Starbucksreported a 9% rise in quarterly earnings on Wednesday, helped by more than 1,000 new stores, and stood by its full- year profit outlook, sending its shares up 2.2%.
Net income for the fiscal third quarter was $158 million, or 21 cents per share, in line with the average estimate of Wall Street analysts, according to Reuters Estimates. In the same period last year, Starbucks earned $145 million, or 18 cents per share.
"This is being viewed as a bit of relief given that we knew that there was some pressure on the top line," said McAdams Wright Ragen analyst Dan Geiman, who has a "buy" rating on Starbucks shares. "The fact that they reiterated their guidance for the fiscal year was a positive as well."
Starbucks warned in June it would be "very challenging" for the company to meet the high end of its 2007 earnings forecast due to rising dairy prices and slowing sales growth in its U.S. business.

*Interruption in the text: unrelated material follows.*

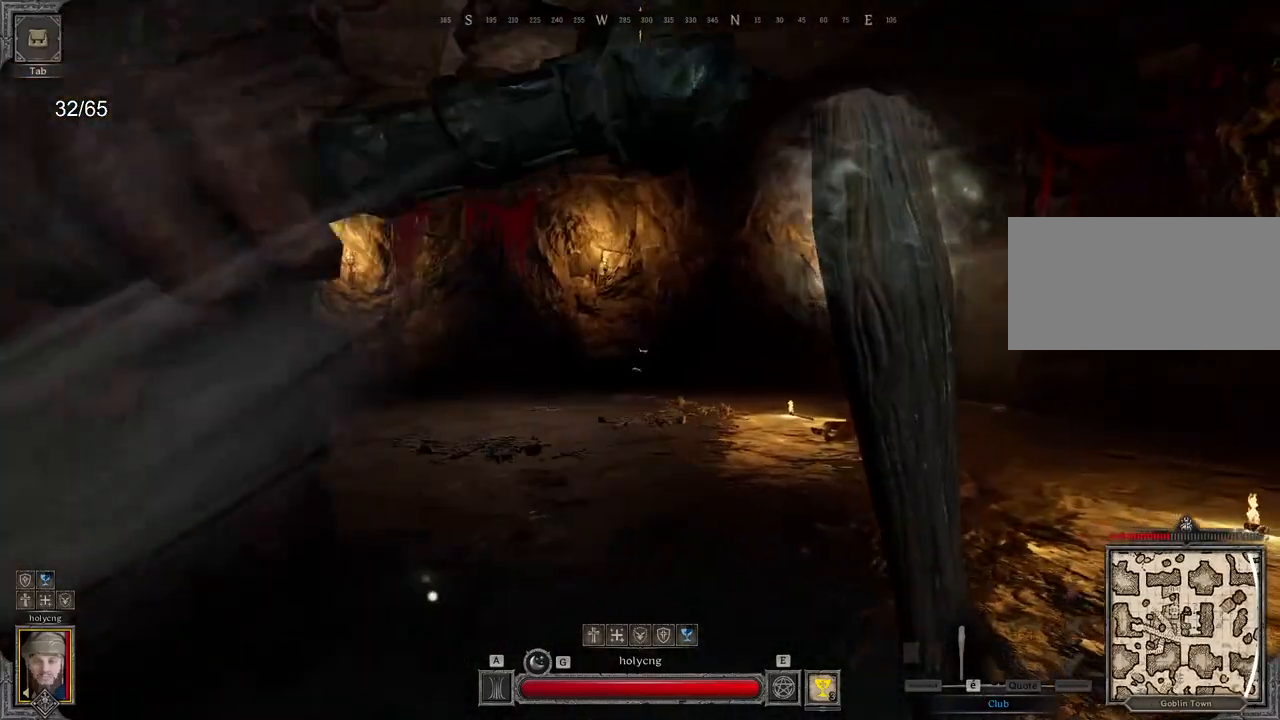
{"keys": ["d"], "mouse": ["left"], "events": [[333, "mouse_left", "down"]]}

It repeated that warning on Wednesday, but stood by the outlook.
Third-quarter revenue rose 20% to $2.4 billion.
Analysts had been expecting revenue of $2.39 billion, according to Reuters Estimates.
Sales at coffee shops open at least 13 months, a key retail measure known as same-store sales, rose 4%. Customer transactions increased 1 percent, while the average value per transaction was up 3%.
Chief Executive Jim Donald said in an interview that "a lot of things" kept customer transaction growth small, including new stores taking business from older ones and weakened consumer spending.
"Maybe people aren't going four times a week," he said. "Maybe it's three times a week."
Standing Out From The Pack
Starbucks' shares have been battered this year due to investor concerns about slowing U.S. growth, higher costs and increased competition from fast-food rivals such as McDonald's and Dunkin' Donuts.
On a conference call with investors, executives said Starbucks would combat slowing traffic and increased competition with renewed efforts to differentiate its products and customers' experience.
"As long as we can differentiate ourselves from all others, we will continue to be the leader. We have no intention whatsoever of giving up that leadership position," Chairman Howard Schultz said.
Also in the quarter, Starbucks' operating margins fell to 10.4% of net revenue from 10.9% a year ago due to higher dairy and rent costs.
To help offset rising costs, Starbucks earlier this week raised prices on coffee and other drinks by an average of 9 cents a cup. Chief Financial Officer Michael Casey said that, while price increases have not historically affected customer traffic, this time could be different given the company last raised prices less than a year ago.
"We acknowledge the possibility that it might have a short-term negative impact on traffic," Casey said.
For the full year, Starbucks still expects to earn between 87 cents per share and 89 cents per share. Wall Street analysts, on average, are expecting earnings of 88 cents a share, according to Reuters Estimates.
The coffee chain also set a fiscal 2008 earnings per share growth target of 20% to 22% on net revenue growth of 18%. Those are lower than the company's goals in recent years of 20 to 25 percent EPS growth on revenue growth of about 20%.
"I don't expect that the bottom line growth rate, absent some transformation in the business, is going to re-accelerate up to the 25% level again," Casey said.
The company plans to open 2,600 stores in fiscal 2008, 200 more than in the current year. International expansion accounts for all of the increase.
Starbucks shares rose to $27.80 in after hours trading from a close of $27.20 on Nasdaq. The stock is down about 23 percent in 2007, compared with a 1.6% decline in the Dow Jones U.S. restaurants and bars index.